TEXTE À ÉTUDIER:
La Ve République à l’épreuve de la crise : vers une Constitution obsolète ?

16 août, 2024 / Entrevue

Alors que la France reste en attente de la formation d’un nouveau gouvernement, l’avenir institutionnel de la Ve République semble de plus en plus incertain. La crise politique actuelle soulève la question de savoir si les institutions peuvent survivre sans une révision de leurs pratiques. En particulier, le rôle prééminent du Président de la République semble poser problème, et un changement dans le mode de scrutin pourrait offrir une voie d’évolution pour le régime.

Une crise politique qui révèle les limites du système

Depuis les élections législatives, la France n’a pas encore de gouvernement. Le Président de la République, plutôt que de lancer des négociations entre les partis pour former une majorité stable, semble laisser le temps passer. Cette situation est unique en Europe, où une absence de majorité absolue au Parlement est généralement mieux gérée. En France, cette attente se traduit par une dépendance excessive à la décision présidentielle, une illustration des évolutions récentes de la Ve République.

Adoptée en 1958, la Constitution de la Ve République visait à garantir des majorités stables tout en renforçant l’exécutif, avec un Président de la République doté d’un rôle d’arbitre et de contre-pouvoir face aux partis politiques. Cependant, près de 70 ans plus tard, la réalité institutionnelle diverge fortement de cette vision initiale, mettant en question la pérennité du régime.

Une Constitution transformée par la pratique

Michel Debré, président du comité ayant rédigé la Constitution de 1958, expliquait que le Président de la République, élu au suffrage universel indirect à l’origine, ne devait pas être le centre de la vie politique. La révision constitutionnelle de 1962, qui a introduit l’élection du Président au suffrage universel direct, a transformé cette conception. Aujourd’hui, la Constitution de 1958 et la réalité politique de la Ve République sont deux choses distinctes.

Bruno Daugeron, professeur de droit public, souligne que le tournant présidentialiste a créé une subordination du Premier ministre au Président, renforcée par l’article 8 de la Constitution qui permet au Président de nommer le Premier ministre. Le quinquennat et la synchronisation des élections législatives avec l’élection présidentielle accentuent encore cette centralité présidentielle.

CONSIGNES DE TRAVAIL:
A: Redonne mot pour mot, dans le texte sur la Ve République, le passage qui va de « 16 août, 2024 » jusqu'à « pour le régime. ».
B: Poursuis le texte sur la Ve République en reprenant juste après sa dernière phrase.

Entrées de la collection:
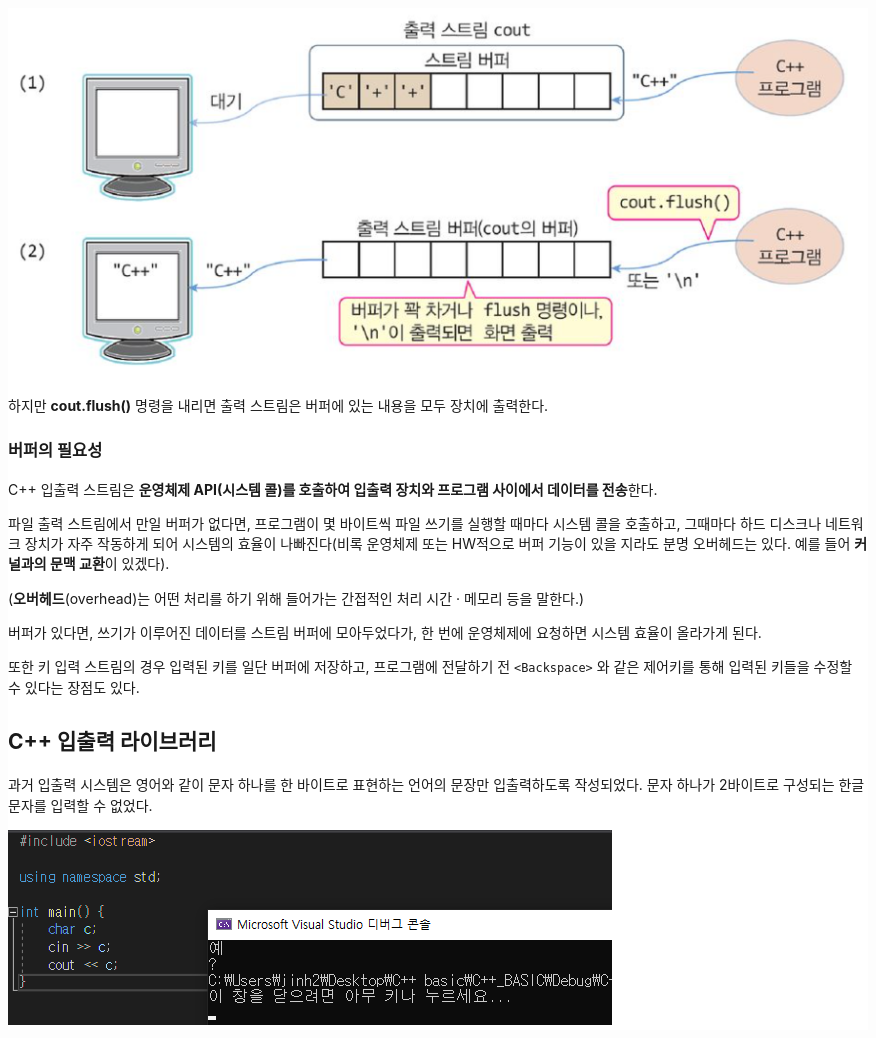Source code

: ![2](/assets/img/2023-09-16-[C-,-C++]-“cstdio”,-“iostream”,-“stdio.h”-설명-및-차이점.md/2.png)


하지만 **cout.flush()** 명령을 내리면 출력 스트림은 버퍼에 있는 내용을 모두 장치에 출력한다.


### 버퍼의 필요성


C++ 입출력 스트림은 **운영체제 API(시스템 콜)를 호출하여 입출력 장치와 프로그램 사이에서 데이터를 전송**한다.


파일 출력 스트림에서 만일 버퍼가 없다면, 프로그램이 몇 바이트씩 파일 쓰기를 실행할 때마다 시스템 콜을 호출하고, 그때마다 하드 디스크나 네트워크 장치가 자주 작동하게 되어 시스템의 효율이 나빠진다(비록 운영체제 또는 HW적으로 버퍼 기능이 있을 지라도 분명 오버헤드는 있다. 예를 들어 **커널과의 문맥 교환**이 있겠다).


(**오버헤드**(overhead)는 어떤 처리를 하기 위해 들어가는 간접적인 처리 시간 · 메모리 등을 말한다.)


버퍼가 있다면, 쓰기가 이루어진 데이터를 스트림 버퍼에 모아두었다가, 한 번에 운영체제에 요청하면 시스템 효율이 올라가게 된다.


또한 키 입력 스트림의 경우 입력된 키를 일단 버퍼에 저장하고, 프로그램에 전달하기 전 `<Backspace>` 와 같은 제어키를 통해 입력된 키들을 수정할 수 있다는 장점도 있다.


## C++ 입출력 라이브러리


과거 입출력 시스템은 영어와 같이 문자 하나를 한 바이트로 표현하는 언어의 문장만 입출력하도록 작성되었다. 문자 하나가 2바이트로 구성되는 한글 문자를 입력할 수 없었다.


![3](/assets/img/2023-09-16-[C-,-C++]-“cstdio”,-“iostream”,-“stdio.h”-설명-및-차이점.md/3.png)
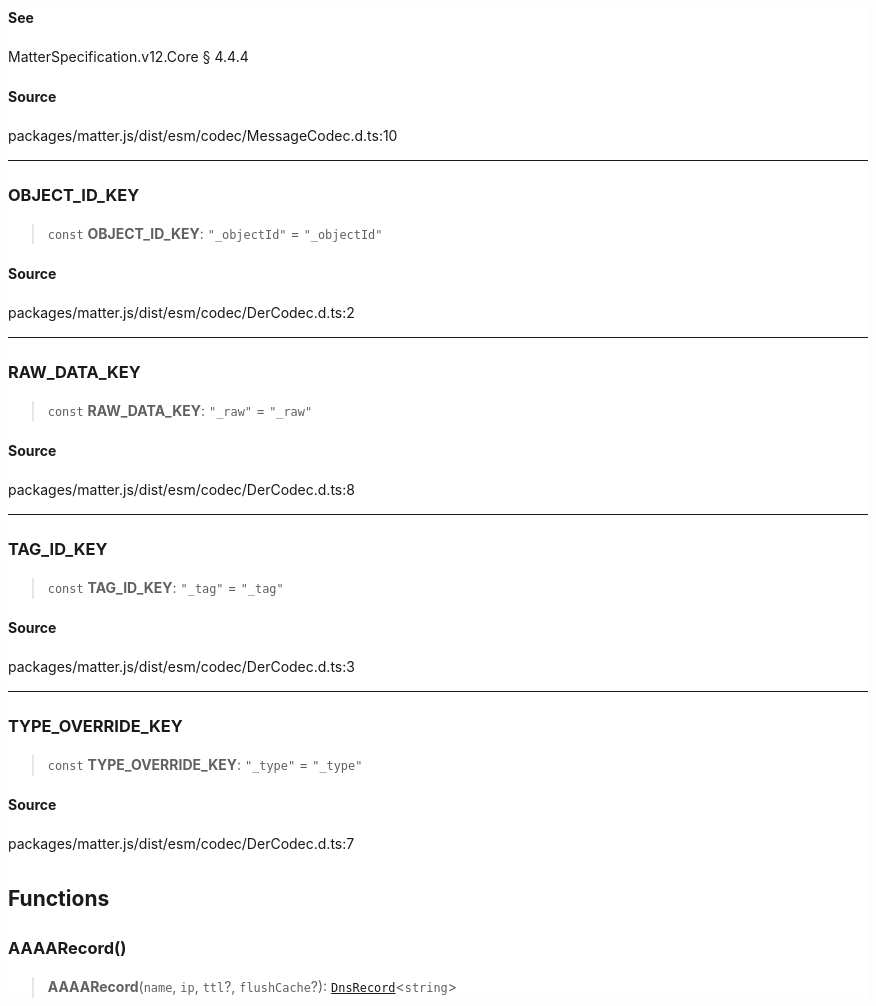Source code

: #### See

MatterSpecification.v12.Core § 4.4.4

#### Source

packages/matter.js/dist/esm/codec/MessageCodec.d.ts:10

***

### OBJECT\_ID\_KEY

> `const` **OBJECT\_ID\_KEY**: `"_objectId"` = `"_objectId"`

#### Source

packages/matter.js/dist/esm/codec/DerCodec.d.ts:2

***

### RAW\_DATA\_KEY

> `const` **RAW\_DATA\_KEY**: `"_raw"` = `"_raw"`

#### Source

packages/matter.js/dist/esm/codec/DerCodec.d.ts:8

***

### TAG\_ID\_KEY

> `const` **TAG\_ID\_KEY**: `"_tag"` = `"_tag"`

#### Source

packages/matter.js/dist/esm/codec/DerCodec.d.ts:3

***

### TYPE\_OVERRIDE\_KEY

> `const` **TYPE\_OVERRIDE\_KEY**: `"_type"` = `"_type"`

#### Source

packages/matter.js/dist/esm/codec/DerCodec.d.ts:7

## Functions

### AAAARecord()

> **AAAARecord**(`name`, `ip`, `ttl`?, `flushCache`?): [`DnsRecord`](README.md#dnsrecordt)\<`string`\>
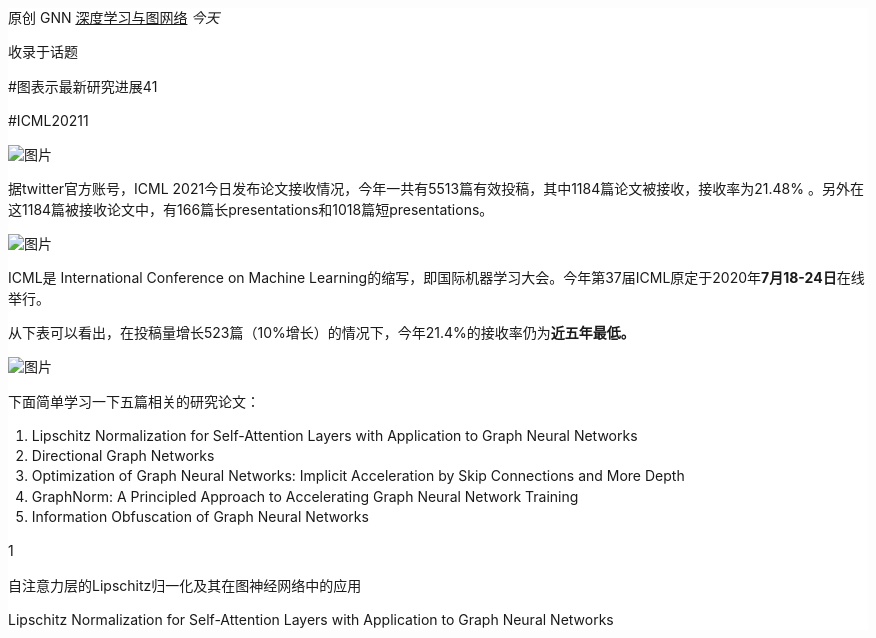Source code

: 原创 GNN [深度学习与图网络](javascript:void(0);) *今天*

收录于话题

\#图表示最新研究进展41

\#ICML20211







![图片](https://mmbiz.qpic.cn/mmbiz_png/AefvpgiaIPw2ibrPJY1icr02tic9Z3DEOhtIyvOicGdXff4ibLR6we17VYnuco1ibgNkzQXz0bU7QLVUC1SoMzvkkOgTg/640?wx_fmt=png&tp=webp&wxfrom=5&wx_lazy=1&wx_co=1)

据twitter官方账号，ICML 2021今日发布论文接收情况，今年一共有5513篇有效投稿，其中1184篇论文被接收，接收率为21.48% 。另外在这1184篇被接收论文中，有166篇长presentations和1018篇短presentations。

![图片](https://mmbiz.qpic.cn/mmbiz_png/AefvpgiaIPw2ibrPJY1icr02tic9Z3DEOhtIlGRcUjsQGpufibLnVsgtjQ5vjibN5SJ629P1rvGPHfvsbtU4kXbu6CKw/640?wx_fmt=png&tp=webp&wxfrom=5&wx_lazy=1&wx_co=1)

ICML是 International Conference on Machine Learning的缩写，即国际机器学习大会。今年第37届ICML原定于2020年**7月18-24日**在线举行。

从下表可以看出，在投稿量增长523篇（10%增长）的情况下，今年21.4%的接收率仍为**近五年最低。**

![图片](https://mmbiz.qpic.cn/mmbiz_png/cNFA8C0uVPsqzUibYPDVu0SMFEyfrpAwicKO08HicazxHNu6ebdmzDAv2eibHefhibBUJ4WcDr8Z9h7sqnS29UrzvAg/640?wx_fmt=png&tp=webp&wxfrom=5&wx_lazy=1&wx_co=1)

下面简单学习一下五篇相关的研究论文：

1. Lipschitz Normalization for Self-Attention Layers with Application to Graph Neural Networks
2. Directional Graph Networks
3. Optimization of Graph Neural Networks: Implicit Acceleration by Skip Connections and More Depth
4. GraphNorm: A Principled Approach to Accelerating Graph Neural Network Training
5. Information Obfuscation of Graph Neural Networks

1

自注意力层的Lipschitz归一化及其在图神经网络中的应用



Lipschitz Normalization for Self-Attention Layers with Application to Graph Neural Networks






























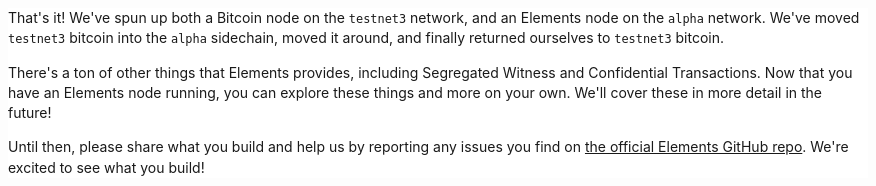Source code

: That's it!  We've spun up both a Bitcoin node on the `testnet3` network, and an
Elements node on the `alpha` network.  We've moved `testnet3` bitcoin into the
`alpha` sidechain, moved it around, and finally returned ourselves to `testnet3`
bitcoin.

There's a ton of other things that Elements provides, including Segregated
Witness and Confidential Transactions.  Now that you have an Elements node
running, you can explore these things and more on your own.  We'll cover these
in more detail in the future!

Until then, please share what you build and help us by reporting any issues you
find on [the official Elements GitHub repo][elements github].  We're excited to
see what you build!

[presentation]: https://people.xiph.org/~greg/blockstream.gmaxwell.elements.talk.060815.pdf
[elements]: http://elementsproject.github.io
[testnet faucet]: https://testnet-faucet.elementsproject.org/
[elements github]: https://github.com/ElementsProject/elements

RÉPONSES SUCCESSIVES:
A:
16 août, 2024 / Entrevue

Alors que la France reste en attente de la formation d’un nouveau gouvernement, l’avenir institutionnel de la Ve République semble de plus en plus incertain. La crise politique actuelle soulève la question de savoir si les institutions peuvent survivre sans une révision de leurs pratiques. En particulier, le rôle prééminent du Président de la République semble poser problème, et un changement dans le mode de scrutin pourrait offrir une voie d’évolution pour le régime.

B:
Le déclin du fait majoritaire

Le phénomène du « fait majoritaire », où le Président de la République peut compter sur une majorité de députés, est aujourd’hui remis en question. Bastien François, professeur de science politique, explique que ce fait majoritaire a tendance à écraser les députés, réduisant leur rôle à celui de figurants dans un système où le Président détient le pouvoir central. La tripolarisation politique actuelle, avec des partis fragmentés, remet en cause cette centralité présidentielle et suggère que le présidentialisme majoritaire est en déclin.

Une possible parlementarisation du régime ?

La question se pose : peut-on évoluer vers un régime plus parlementaire au sein de la Ve République ? Bruno Daugeron considère que le texte de 1958 pourrait théoriquement s’accommoder d’un Président arbitre, mais il est difficile de revenir à une pratique parlementaire avec un Président élu au suffrage universel direct. Malgré cela, le rôle prééminent du Président de la République, malgré ses pouvoirs constitutionnels limités, continue de structurer les comportements politiques.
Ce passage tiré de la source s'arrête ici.